Appel à l'action: sauver le Akkar
Face à ces menaces imminentes, il est impératif que les autorités locales, les organismes environnementaux et la population se mobilisent pour préserver les joyaux naturels du Akkar. Voici quelques mesures essentielles qui peuvent être prises:
Renforcement des lois et des mesures de protection de l'environnement: il est nécessaire d'appliquer strictement les lois existantes et de renforcer les sanctions contre la déforestation illégale et les incendies criminels. Des patrouilles régulières dans les zones forestières sensibles peuvent dissuader les activités illégales.
Sensibilisation et éducation: il est crucial de sensibiliser la population locale, en particulier les jeunes, sur l'importance de préserver l'environnement et la biodiversité. Des programmes éducatifs et des campagnes de sensibilisation peuvent encourager une prise de conscience et un engagement en faveur de la protection des forêts.
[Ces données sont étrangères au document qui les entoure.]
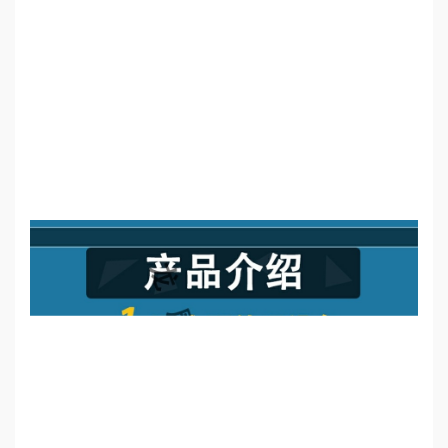
誉
资
质
联
系
我
们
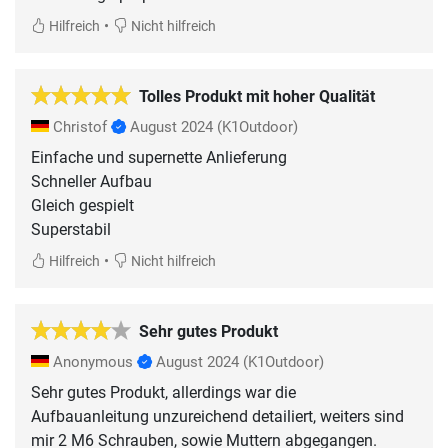
•
Hilfreich
Nicht hilfreich
Tolles Produkt mit hoher Qualität
Christof
August 2024
(K1Outdoor)
Einfache und supernette Anlieferung
Schneller Aufbau
Gleich gespielt
Superstabil
•
Hilfreich
Nicht hilfreich
Sehr gutes Produkt
Anonymous
August 2024
(K1Outdoor)
Sehr gutes Produkt, allerdings war die
Aufbauanleitung unzureichend detailiert, weiters sind
mir 2 M6 Schrauben, sowie Muttern abgegangen.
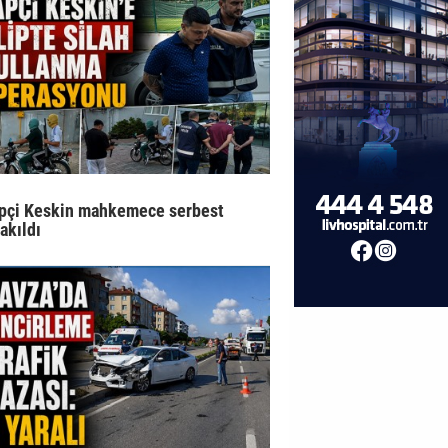
pçi Keskin mahkemece serbest
rakıldı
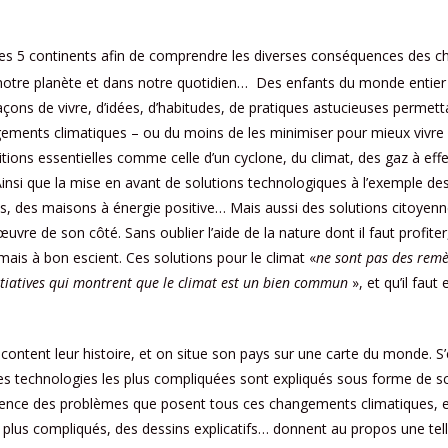
les 5 continents afin de comprendre les diverses conséquences des 
 notre planète et dans notre quotidien… Des enfants du monde entier 
façons de vivre, d’idées, d’habitudes, de pratiques astucieuses permett
gements climatiques – ou du moins de les minimiser pour mieux vivre
itions essentielles comme celle d’un cyclone, du climat, des gaz à effe
nsi que la mise en avant de solutions technologiques à l’exemple de
es, des maisons à énergie positive… Mais aussi des solutions citoyen
vre de son côté. Sans oublier l’aide de la nature dont il faut profiter, 
 mais à bon escient. Ces solutions pour le climat «
ne sont pas des remè
itiatives qui montrent que le climat est un bien commun
», et qu’il fau
ontent leur histoire, et on situe son pays sur une carte du monde. S
 les technologies les plus compliquées sont expliqués sous forme de sc
ence des problèmes que posent tous ces changements climatiques, en c
s plus compliqués, des dessins explicatifs… donnent au propos une tel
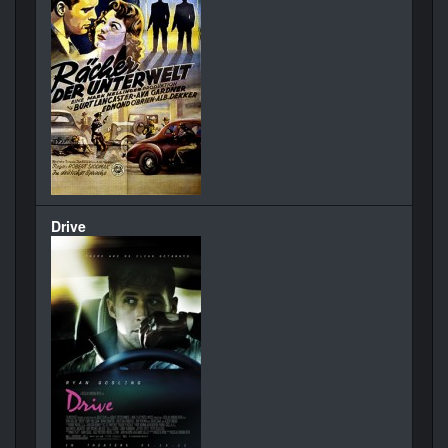
Drive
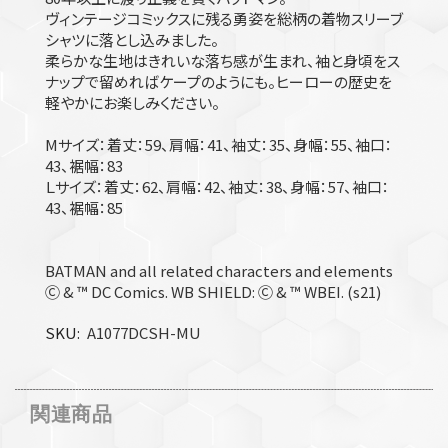
ヴィンテージコミックスに残る勇姿を総柄の着物スリーブ
シャツに落とし込みました。
柔らかな生地はきれいな落ち感が生まれ、袖と身頃をス
ナップで留めればケープのようにも。ヒーローの歴史を
軽やかにお楽しみください。
Mサイズ：着丈：59、肩幅：41、袖丈：35、身幅：55、袖口：
43、裾幅：83
Ｌサイズ：着丈：62、肩幅：42、袖丈：38、身幅：57、袖口：
43、裾幅：85
BATMAN and all related characters and elements
Ⓒ & ™ DC Comics. WB SHIELD: Ⓒ & ™ WBEI. (s21)
SKU
A1077DCSH-MU
関連商品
Collaboration entre les autorités et les communautés locales: les autorités doivent travailler en étroite collaboration avec les communautés locales pour élaborer et mettre en œuvre des initiatives de conservation de l'environnement. L'implication et la participation des habitants sont essentielles pour assurer la durabilité des actions entreprises.
Promotion du tourisme durable: le Akkar possède un énorme potentiel en matière de tourisme écologique. En promouvant le tourisme durable, les autorités peuvent créer des opportunités économiques alternatives tout en préservant les écosystèmes forestiers. Des initiatives telles que des sentiers de randonnée, des visites guidées respectueuses de l'environnement et des hébergements écologiques peuvent être développées.